Clément MAROT, auteur cité dans le Littré

MAROT (1496-1544)

Dans le texte d'origine du Littré, les auteurs pouvaient être nommés par de nombreuses variantes. Dans cette version en ligne, la forme MAROT a été choisie.

Né en 1496 à Cahors, il arrive à 10 ans à la cour de France où son père est secrétaire de la reine Anne de Bretagne. Il fait ses études à Orléans avant de devenir en 1519 le valet de chambre de Marguerite d'Angoulême, future reine de Navarre. En 1526 et 1527, il fait deux séjours en prison pour avoir « mangé du lard en carême » et rossé les agents du guet. S'étant converti au protestantisme, il doit s'exiler en 1534, mais il abjure en 1536 et rentre à Paris. La Sorbonne le condamne en 1542 pour avoir publié une traduction de trente psaumes bibliques ; il doit alors fuir à Genève, à Chambéry puis à Turin où il meurt en 1544.

1260 citations dans le Littré

Œuvres citées dans le dictionnaire Littré

Cette liste des œuvres a été compilée manuellement pour ce site web. Elle n'est pas exhaustive, et privilégie autant que possible les références aux éditions originales. Elle peut toutefois comprendre des publications contemporaines d'É. Littré, lorsque ce dernier était explicite sur ses sources ou qu'il cite des compilations.

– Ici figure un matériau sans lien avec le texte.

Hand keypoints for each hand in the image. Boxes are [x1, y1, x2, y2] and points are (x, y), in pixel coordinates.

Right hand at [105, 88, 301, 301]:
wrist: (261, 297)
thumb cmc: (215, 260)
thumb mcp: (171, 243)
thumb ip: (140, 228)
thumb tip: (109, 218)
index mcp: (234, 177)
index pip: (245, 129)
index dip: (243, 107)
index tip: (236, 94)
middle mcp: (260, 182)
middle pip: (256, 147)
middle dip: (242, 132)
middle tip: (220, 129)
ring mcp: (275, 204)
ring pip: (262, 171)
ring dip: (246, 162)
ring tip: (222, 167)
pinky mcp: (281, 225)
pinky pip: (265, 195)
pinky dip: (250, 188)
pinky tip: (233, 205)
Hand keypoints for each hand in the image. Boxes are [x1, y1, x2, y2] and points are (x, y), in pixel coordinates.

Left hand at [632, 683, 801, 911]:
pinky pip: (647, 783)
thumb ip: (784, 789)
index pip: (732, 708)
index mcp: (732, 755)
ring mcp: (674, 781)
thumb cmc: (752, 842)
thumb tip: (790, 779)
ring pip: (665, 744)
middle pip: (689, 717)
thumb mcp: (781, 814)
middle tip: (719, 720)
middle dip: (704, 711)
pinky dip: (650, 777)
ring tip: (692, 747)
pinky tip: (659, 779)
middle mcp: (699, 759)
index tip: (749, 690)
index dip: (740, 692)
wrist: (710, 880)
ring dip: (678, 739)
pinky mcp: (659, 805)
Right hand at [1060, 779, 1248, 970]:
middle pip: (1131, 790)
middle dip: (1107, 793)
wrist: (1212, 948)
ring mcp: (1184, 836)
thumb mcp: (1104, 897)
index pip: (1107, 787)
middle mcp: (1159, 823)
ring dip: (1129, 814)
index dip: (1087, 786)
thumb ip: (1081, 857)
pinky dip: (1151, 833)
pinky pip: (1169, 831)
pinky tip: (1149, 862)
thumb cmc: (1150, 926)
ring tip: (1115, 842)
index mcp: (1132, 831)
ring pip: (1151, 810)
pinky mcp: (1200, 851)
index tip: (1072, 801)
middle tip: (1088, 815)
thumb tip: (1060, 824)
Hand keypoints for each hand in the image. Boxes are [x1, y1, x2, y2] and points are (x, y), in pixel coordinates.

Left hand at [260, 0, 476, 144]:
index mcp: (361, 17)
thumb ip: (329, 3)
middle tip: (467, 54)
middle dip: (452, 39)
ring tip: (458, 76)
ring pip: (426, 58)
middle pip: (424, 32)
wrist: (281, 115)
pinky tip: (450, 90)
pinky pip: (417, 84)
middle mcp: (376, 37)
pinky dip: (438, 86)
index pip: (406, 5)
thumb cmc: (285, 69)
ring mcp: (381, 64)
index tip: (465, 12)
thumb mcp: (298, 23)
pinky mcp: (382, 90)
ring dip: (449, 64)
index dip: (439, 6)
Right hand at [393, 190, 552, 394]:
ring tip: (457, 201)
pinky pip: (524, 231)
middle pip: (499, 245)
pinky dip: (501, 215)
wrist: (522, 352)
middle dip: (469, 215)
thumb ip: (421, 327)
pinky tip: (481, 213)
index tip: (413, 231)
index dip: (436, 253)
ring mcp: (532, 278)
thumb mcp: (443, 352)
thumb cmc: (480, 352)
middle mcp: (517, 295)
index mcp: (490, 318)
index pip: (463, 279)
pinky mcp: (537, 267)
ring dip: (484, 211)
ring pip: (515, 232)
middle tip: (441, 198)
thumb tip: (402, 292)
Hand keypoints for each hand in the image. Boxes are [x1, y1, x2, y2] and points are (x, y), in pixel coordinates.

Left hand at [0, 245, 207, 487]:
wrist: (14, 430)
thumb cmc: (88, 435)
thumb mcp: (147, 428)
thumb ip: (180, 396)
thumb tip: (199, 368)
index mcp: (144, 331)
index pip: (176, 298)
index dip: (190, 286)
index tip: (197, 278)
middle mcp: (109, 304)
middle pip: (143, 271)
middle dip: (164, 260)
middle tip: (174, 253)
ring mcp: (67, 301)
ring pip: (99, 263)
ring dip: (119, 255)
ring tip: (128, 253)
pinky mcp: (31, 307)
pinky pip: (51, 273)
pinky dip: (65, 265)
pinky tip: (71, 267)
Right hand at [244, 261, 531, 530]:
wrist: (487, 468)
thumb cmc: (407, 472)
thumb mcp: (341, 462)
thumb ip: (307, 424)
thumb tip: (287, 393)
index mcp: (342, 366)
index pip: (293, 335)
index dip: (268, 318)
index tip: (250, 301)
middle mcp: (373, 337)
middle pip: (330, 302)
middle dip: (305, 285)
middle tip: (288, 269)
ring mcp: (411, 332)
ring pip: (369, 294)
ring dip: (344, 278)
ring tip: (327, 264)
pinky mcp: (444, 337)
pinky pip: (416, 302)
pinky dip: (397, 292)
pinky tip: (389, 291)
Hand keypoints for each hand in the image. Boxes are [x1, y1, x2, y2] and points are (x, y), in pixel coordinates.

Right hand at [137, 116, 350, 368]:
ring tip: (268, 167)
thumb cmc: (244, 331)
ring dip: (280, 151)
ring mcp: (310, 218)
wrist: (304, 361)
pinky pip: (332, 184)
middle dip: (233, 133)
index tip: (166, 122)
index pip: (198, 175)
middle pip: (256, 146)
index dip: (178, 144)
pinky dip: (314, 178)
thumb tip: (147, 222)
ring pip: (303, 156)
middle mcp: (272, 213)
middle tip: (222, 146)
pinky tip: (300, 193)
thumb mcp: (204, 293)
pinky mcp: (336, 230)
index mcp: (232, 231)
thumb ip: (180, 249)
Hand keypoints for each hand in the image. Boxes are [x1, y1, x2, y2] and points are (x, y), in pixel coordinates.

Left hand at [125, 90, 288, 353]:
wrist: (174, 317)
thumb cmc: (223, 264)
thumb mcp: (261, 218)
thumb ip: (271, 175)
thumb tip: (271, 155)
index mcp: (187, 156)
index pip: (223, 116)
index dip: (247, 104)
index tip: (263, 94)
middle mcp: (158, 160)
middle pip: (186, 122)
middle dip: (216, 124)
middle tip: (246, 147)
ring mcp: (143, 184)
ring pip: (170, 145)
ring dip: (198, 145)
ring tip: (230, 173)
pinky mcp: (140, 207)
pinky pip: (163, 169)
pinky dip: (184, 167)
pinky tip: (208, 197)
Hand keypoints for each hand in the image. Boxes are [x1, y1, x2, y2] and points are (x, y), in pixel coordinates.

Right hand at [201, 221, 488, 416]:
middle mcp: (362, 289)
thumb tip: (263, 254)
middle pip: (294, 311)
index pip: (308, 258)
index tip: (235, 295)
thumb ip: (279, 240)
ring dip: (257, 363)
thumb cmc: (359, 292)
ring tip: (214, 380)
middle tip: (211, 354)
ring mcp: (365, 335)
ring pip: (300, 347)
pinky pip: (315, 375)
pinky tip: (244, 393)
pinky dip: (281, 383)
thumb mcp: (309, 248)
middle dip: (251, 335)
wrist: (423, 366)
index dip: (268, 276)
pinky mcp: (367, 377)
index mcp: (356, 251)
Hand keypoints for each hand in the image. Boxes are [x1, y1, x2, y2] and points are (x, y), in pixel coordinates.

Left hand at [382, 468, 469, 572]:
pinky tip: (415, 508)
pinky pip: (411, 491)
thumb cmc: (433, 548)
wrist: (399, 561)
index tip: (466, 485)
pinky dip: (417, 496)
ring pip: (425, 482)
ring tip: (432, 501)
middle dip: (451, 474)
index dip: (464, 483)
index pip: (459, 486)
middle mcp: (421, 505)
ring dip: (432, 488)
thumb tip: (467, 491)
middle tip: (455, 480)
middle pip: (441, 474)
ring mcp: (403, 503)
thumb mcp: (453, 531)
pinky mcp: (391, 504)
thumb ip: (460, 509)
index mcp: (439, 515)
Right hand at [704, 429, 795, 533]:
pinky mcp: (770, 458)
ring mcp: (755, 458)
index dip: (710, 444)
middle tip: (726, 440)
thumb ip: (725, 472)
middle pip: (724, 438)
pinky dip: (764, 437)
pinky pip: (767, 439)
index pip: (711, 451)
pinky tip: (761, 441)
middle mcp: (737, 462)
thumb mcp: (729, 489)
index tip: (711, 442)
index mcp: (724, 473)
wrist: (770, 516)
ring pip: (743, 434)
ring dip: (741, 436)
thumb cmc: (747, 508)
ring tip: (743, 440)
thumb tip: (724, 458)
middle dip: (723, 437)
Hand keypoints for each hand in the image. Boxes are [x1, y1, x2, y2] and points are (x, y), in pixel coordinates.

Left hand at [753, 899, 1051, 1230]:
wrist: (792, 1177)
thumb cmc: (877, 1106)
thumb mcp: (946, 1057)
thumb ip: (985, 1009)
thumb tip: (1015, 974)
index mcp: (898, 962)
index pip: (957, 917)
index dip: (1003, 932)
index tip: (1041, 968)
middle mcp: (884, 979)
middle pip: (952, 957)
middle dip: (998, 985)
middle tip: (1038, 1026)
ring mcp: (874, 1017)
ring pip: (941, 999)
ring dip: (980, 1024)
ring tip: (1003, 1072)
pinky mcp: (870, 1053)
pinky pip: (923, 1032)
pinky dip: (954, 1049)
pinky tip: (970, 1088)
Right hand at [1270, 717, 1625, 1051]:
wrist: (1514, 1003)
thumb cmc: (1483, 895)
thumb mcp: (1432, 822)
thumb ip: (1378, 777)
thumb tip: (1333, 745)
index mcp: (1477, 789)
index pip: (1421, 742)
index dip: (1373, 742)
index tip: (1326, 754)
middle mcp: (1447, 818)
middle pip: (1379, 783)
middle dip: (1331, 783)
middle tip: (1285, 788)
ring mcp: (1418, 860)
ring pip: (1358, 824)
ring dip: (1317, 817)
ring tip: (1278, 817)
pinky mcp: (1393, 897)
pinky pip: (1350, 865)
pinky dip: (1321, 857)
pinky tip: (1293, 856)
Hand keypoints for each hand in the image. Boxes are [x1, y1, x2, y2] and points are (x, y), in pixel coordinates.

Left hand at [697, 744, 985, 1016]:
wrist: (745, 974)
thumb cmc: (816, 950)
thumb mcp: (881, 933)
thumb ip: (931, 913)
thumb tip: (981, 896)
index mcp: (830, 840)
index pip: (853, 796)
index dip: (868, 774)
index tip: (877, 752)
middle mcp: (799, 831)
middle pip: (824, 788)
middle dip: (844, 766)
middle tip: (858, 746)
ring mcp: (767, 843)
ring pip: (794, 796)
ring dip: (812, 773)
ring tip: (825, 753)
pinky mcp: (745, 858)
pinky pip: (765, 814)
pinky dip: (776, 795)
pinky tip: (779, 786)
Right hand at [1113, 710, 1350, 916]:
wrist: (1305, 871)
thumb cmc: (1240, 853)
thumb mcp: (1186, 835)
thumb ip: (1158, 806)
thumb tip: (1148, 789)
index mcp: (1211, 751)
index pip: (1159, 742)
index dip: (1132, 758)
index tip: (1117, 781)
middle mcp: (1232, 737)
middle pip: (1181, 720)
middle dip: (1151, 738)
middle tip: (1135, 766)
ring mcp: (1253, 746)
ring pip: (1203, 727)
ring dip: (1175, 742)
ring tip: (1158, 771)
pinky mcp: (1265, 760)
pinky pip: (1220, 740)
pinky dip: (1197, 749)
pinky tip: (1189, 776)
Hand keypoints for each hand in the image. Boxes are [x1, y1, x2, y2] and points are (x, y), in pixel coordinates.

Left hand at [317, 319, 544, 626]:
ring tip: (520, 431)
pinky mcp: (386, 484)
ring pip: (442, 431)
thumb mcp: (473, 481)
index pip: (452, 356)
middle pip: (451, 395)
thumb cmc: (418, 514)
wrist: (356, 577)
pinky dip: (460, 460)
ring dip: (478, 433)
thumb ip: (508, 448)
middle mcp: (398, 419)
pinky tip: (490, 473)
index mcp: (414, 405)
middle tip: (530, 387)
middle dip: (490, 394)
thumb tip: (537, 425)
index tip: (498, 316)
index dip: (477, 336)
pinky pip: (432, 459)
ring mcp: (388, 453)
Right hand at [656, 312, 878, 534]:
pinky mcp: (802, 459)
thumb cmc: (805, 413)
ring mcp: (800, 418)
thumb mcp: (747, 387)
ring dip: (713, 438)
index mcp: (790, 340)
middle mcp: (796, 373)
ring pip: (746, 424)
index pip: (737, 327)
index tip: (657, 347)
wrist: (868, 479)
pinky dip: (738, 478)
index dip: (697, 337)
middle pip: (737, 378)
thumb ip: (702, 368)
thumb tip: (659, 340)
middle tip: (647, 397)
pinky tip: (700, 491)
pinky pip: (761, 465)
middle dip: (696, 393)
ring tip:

Le dictionnaire imprimé contenait d'ailleurs une liste très partielle des œuvres et auteurs.

Titre de l'œuvre Date de parution Citations
Œuvres de Clément Marot, avec les ouvrages de Jean Marot et de Michel Marot, 6 vol. in-12, la Haye 1731 1188 citations

Quelques citations de Clément MAROT

Voici un tirage aléatoire parmi ses 1260 citations dans le Littré.

  1. Souple et droite comme une gaule.
    I, 202 (gaule)
  2. À tous humains certes est impossible, D'en perpetrer encor un si horrible [péché].
    IV, 149 (perpétrer)
  3. Là elle veoit une lumiere telle, Que, pour la veoir, mourir devrions vouloir.
    III, 301 (devoir [1])
  4. Respondez-moi quel estophe Est le grand aise à vostre avis ? Où le prenez-vous ? - En convis [repas], à boire et dormir tant qu'on peult.
    IV, 157 (convi)
  5. Et Samblançay fut si ferme vieillart, Que l'on cuidoit pour vray qu'il menast pendre à Monfaucon le lieutenant Maillart.
    Epigr. du lieutenant criminel et de Semblançay (vrai, aie [1])
  6. En tous les tons et chants de bucoliques, En chants piteux, en chants melancoliques.
  7. Il eut enfin la paix par luy acquise ; Tant quise l'as, qu'enfin tu l'as acquise.
    IV, 199 (acquérir)
  8. Tu le sçais bien, mais je te ramentoy.
    II, 293 (ramentevoir)
  9. Or pour purger ses œuvres vicieux, Trouve l'en point un onguent precieux.
    I, 267 (œuvre)
  10. Car j'ay laissé Marion esplorée Dedans son parc, où l'humble pastorelle Fait (j'en suis seur) lamentable querelle [plainte].
    I, 313 (querelle)
  11. Jusques à quand, o Pan grand et sublime, Laisseras-tu cette gent tant infime ?
    I, 312 (sublime)
  12. De ses plumes te couvrira, Seur seras sous son esle.
    IV, 305 (sûr, ûre)
  13. Si pour moy avez du soucy, Pour vous n'en ai pas moins aussi.
    II, 328 (aussi)
  14. De fermeté le grand guidon suivrons, Le quel, pour vrai, fermeté a fait paindre De noir obscur, qui ne se peut destaindre.
    I, 338 (déteindre)
  15. …D'or estoit le haut tour De chasque roue ; et l'ordre bel et gent De chascun ray fut estoffé d'argent.
    IV, 62 (rais)
  16. Par ce qu'il n'est pas usité Ne commun, qu'une femme ou fille Sçaiche tant…
    IV, 163 (usité, ée)
  17. [Tu croiras que mon absence] Vient par sentir la coulpe qui me poinct D'aucun mesfait : mais ce n'est pas le poinct.
    II, 165 (coulpe)
  18. Mais je ne m'en puis descoiffer [de cet amour] ; Je pense que c'est un enfer Dont jamais je ne sortiray.
    I, 204 (décoiffer)
  19. Mais quand verrai que tu te passeras [vieilliras], Je cesseray ceste vengeance extresme.
    I, 365 (passer)
  20. Tant en quatrins, dixains, rondeaux, ballades.